Pero su discusión no era acerca de Lee: hablaban de «Ella».

—… Jack, Horrall quiere retirar a tres cuartas partes de los hombres de la investigación. Con propuesta de fondos o sin ella, cree que ya les ha dado suficiente espectáculo a los votantes. Podemos pasar por encima de él y concentrarnos en los nombres de la agenda al cien por cien. Cuanta más publicidad reciba el caso, más poder tendremos sobre Horrall…

—Ellis, maldita sea…

—No. Tú escúchame. Antes yo era partidario de ocultar cualquier indicio de que la chica fuera una fulana. Bien, tal como lo veo ahora, la cosa ya se ha hecho demasiado pública y es imposible taparla. Sabemos lo que era y nos lo confirmarán como unas doscientas veces los hombres que aparecen en esa agenda negra. Tenemos que hacer que nuestros hombres los interroguen, yo iré pasándoles sus nombres a mis contactos de la prensa, y así conseguiremos mantener todo este asunto candente hasta que pillemos al asesino.

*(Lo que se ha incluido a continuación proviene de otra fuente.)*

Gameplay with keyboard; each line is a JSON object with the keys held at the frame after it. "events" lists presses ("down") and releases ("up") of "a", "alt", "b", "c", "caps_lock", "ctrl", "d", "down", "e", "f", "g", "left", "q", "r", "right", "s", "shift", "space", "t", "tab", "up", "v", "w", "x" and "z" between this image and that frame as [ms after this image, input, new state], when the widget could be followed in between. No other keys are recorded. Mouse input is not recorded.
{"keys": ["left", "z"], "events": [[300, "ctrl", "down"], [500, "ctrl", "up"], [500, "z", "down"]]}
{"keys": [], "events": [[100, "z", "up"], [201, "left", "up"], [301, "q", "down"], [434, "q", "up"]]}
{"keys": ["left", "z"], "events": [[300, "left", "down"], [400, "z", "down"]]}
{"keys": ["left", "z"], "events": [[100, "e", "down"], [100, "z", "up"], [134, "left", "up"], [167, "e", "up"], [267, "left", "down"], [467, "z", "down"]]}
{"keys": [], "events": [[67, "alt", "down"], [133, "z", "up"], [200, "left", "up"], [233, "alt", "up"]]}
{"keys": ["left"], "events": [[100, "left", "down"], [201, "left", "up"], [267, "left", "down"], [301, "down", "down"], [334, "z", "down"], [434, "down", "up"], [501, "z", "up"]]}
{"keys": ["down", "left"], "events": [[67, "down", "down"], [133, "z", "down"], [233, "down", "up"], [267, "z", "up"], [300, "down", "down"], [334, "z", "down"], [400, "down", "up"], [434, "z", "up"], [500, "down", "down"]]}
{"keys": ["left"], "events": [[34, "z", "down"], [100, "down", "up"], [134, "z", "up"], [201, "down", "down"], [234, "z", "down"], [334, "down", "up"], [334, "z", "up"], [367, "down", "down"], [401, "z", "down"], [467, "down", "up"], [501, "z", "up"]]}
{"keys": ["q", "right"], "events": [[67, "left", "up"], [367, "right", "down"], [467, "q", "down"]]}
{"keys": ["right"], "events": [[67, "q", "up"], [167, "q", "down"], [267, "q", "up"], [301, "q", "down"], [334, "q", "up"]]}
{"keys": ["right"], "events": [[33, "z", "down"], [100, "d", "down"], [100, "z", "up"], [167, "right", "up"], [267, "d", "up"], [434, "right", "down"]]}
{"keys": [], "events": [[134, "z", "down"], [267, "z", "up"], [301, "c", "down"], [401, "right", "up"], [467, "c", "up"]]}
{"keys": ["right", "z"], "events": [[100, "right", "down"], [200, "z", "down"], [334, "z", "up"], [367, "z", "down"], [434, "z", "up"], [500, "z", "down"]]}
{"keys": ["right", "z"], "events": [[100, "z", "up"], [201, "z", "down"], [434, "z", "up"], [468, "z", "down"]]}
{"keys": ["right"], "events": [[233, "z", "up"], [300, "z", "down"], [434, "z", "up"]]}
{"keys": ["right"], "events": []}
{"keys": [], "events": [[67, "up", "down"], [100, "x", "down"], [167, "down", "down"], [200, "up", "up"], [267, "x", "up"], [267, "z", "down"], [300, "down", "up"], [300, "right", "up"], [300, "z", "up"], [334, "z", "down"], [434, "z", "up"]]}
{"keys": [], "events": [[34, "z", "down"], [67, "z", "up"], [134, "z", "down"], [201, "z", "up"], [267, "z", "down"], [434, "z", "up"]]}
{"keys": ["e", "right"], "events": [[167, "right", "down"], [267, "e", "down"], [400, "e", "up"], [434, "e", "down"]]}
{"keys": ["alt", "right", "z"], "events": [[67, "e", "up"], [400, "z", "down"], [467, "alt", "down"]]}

—Me parece una estupidez, Ellis. Es probable que el nombre del asesino no figure en la agenda. Se trata de un psicópata que nos enseña el trasero y nos dice: «A ver qué podéis sacar de esto». Y que la chica era una zorra, Ellis, lo he sabido desde el principio, igual que tú. Pero puede que el tiro nos salga por la culata. Estoy trabajando en otra media docena de homicidios sin contar con apenas personal, y si los hombres casados de esa agenda ven sus nombres en los periódicos sus vidas se irán a la mierda solo porque buscaron a Betty Short para pasar un buen rato con ella.

Se produjo un largo silencio.

—Jack —dijo Loew al fin—, sabes que tarde o temprano seré fiscal del distrito. Si no es el año que viene, será en el 52. También sabes que Green se jubilará dentro de unos años y a quién quiero para sustituirle. Jack, tengo treinta y seis años y tú cuarenta y nueve. Es posible que a mí se me presente otra gran oportunidad como esta. A ti no. Por el amor de Dios, intenta ver todo esto con algo de perspectiva.

Otro silencio. Me imaginé al capitán Jack Tierney sopesando los pros y los contras de vender su alma a un Satanás con una llavecita de la Phi Beta Kappa y que se empalmaba con la idea de gobernar la ciudad de Los Ángeles. Cuando le oí decir «De acuerdo, Ellis», hice pedazos mi petición de traslado y me marché para unirme de nuevo al circo.